Statistical Analyses

Before investigating the hypotheses, an ANOVA was conducted on the speech recognition performance. This was to confirm that the groups did not differ on performance, meaning that performance would not be speculated to cause any pupil differences between groups. To test whether the TG group showed increased task-evoked processing effort as assessed by the pupillary response (H1), an ANOVA was conducted on the PPD and on the GCA. The above analyses were also conducted to test H2, that is, applying an NR scheme would significantly reduce processing effort. To test whether the worse you perceive your tinnitus, the more effort you expend in a task (H3), a Pearson correlation and Spearman’s rho analyses were carried out to investigate correlations between subjective measures of tinnitus and objective pupil data. Finally, to test H4, that is, the TG would show increased self-reported daily life fatigue and that tinnitus severity would correlate with fatigue severity, a t-test was conducted on the groups’ subjective measures of fatigue, and correlation analyses were conducted between the subjective tinnitus and fatigue measures. In addition, to investigate an effect of the experiment over time, a t-test was conducted on the individual pupil baselines for participants’ first and last condition of the experiment.

## Instructions to follow
In the statistical analyses passage, which analyses were carried out to examine correlations between subjective measures of tinnitus and objective pupil data? The rows were taken from a different source.

## The data
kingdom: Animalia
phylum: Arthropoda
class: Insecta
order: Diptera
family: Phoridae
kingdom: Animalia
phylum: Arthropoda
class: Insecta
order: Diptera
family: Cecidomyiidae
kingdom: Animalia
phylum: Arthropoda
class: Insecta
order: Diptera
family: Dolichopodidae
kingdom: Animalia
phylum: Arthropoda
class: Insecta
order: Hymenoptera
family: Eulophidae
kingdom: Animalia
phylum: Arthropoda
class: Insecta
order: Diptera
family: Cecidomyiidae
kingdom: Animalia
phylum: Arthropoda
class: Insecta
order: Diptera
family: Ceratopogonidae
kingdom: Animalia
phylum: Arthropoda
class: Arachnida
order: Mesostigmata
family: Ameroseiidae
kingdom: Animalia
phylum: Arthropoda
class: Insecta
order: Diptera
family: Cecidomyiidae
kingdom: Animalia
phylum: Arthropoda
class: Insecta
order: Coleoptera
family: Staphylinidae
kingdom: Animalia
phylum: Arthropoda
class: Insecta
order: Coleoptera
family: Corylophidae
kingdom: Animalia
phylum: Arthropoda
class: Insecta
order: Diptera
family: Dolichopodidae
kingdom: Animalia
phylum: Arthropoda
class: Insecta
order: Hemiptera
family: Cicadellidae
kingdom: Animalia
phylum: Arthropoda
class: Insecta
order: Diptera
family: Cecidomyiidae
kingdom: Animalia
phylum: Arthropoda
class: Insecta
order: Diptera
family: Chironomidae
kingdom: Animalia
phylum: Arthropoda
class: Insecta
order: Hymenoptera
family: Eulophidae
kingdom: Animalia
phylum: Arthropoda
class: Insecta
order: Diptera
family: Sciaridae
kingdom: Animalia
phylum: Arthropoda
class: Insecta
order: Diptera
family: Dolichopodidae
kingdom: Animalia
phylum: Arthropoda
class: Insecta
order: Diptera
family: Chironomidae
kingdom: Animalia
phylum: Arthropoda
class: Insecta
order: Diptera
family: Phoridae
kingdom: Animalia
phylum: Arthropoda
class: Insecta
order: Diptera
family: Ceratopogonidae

## Answer below
A Pearson correlation and Spearman's rho analyses.